= How to complete this task =
What lines of the data below hold the string "pinky"? Copy each one.

= Recorded information =
Segment Open

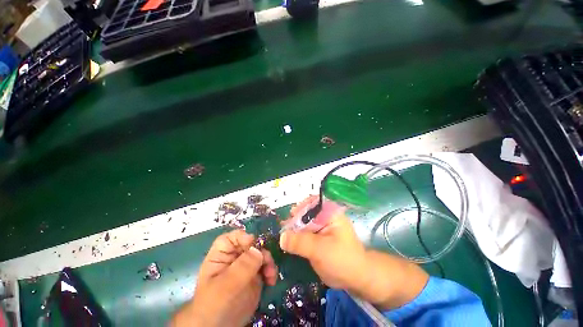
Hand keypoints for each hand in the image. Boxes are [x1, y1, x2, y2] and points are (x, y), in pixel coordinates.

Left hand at [171, 230, 277, 326]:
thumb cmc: (214, 306)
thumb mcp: (225, 286)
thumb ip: (242, 267)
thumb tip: (258, 250)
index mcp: (220, 257)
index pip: (230, 238)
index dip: (241, 237)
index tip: (253, 242)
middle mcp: (234, 258)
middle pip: (250, 244)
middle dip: (260, 250)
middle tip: (266, 262)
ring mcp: (245, 267)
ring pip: (260, 254)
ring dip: (268, 261)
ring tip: (271, 274)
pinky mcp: (255, 276)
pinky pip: (265, 267)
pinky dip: (271, 270)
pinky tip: (271, 280)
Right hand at [280, 196, 368, 292]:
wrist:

Segment Closed

= Solution to the problem =
pinky mcp: (255, 276)
pinky pip: (265, 267)
pinky dip: (271, 270)
pinky tip: (271, 280)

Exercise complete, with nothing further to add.